At the end of the last century rescue dogs were used to find wounded soldiers. These dogs were called ambulance dogs. Ambulance dogs were also used in World War I(1914-1918) and many wounded soldiers thank their lives to the rescue dogs. In World War II dogs were used in London to locate victims under the rubble after the bombardments.
This painting from Louis Agossiz Puertes (1919) shows Ambulance dogs on the battlefield.
Edwin Noble painted in 1921 one of the bloodhounds that were trained as "Ambulance dogs" by E. H. Richardson.
At the end of the fifties there were some experiments in the Netherlands with rescue dogs and in 1961 the "Nederlandse Reddingshonden Brigade" (Dutch Rescue Dog Brigade) was founded.At the end of the sixties the interest in rescue dogs diminished. In 1961 the Civil Defence group in Dordrecht started with Rescue dog training of dogs bred by Leendert Saarloos. These dogs were wolf-dog hybrids (German Shepherd with a quart wolf) and are now known as Saarloos wolfdogs. The death of Leendert Saarloos in 1969 and the lack of a good successor was the reason that the training of these dogs stopped.

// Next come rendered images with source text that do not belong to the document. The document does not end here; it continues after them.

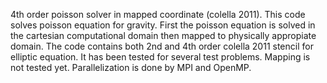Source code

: 4th order poisson solver in mapped coordinate (colella 2011). This code solves poisson equation for gravity. 
First the poisson equation is solved in the cartesian computational domain then mapped to physically appropiate domain. 
The code contains both 2nd and 4th order colella 2011 stencil for elliptic equation. It has been tested for several test problems. 
Mapping is not tested yet. Parallelization is done by MPI and OpenMP. 
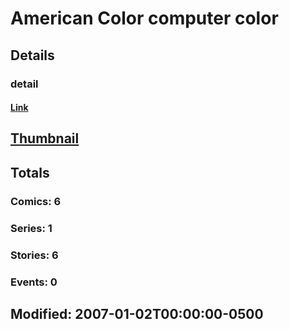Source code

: # American Color computer color 
## Details
### detail
#### [Link](http://marvel.com/comics/creators/2518/american_color_computer_color?utm_campaign=apiRef&utm_source=225578a89fc76f3d20fbffda5d17a88d)
## [Thumbnail](http://i.annihil.us/u/prod/marvel/i/mg/b/40/image_not_available.jpg)
## Totals
### Comics: 6
### Series: 1
### Stories: 6
### Events: 0
## Modified: 2007-01-02T00:00:00-0500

After a period with not much rescue dog activity , Ruud Haak and several other people started in 1980 the "Reddingshonden Hulpdienst Holland". A few years later several Rescue dog groups were founded in the Netherlands. In 1992 the "Stichting Inzet Reddingshonden Nederland" was founded. This is an organization that coordinates the various rescue dog groups in The Netherlands in case of larger national searches or international disasters.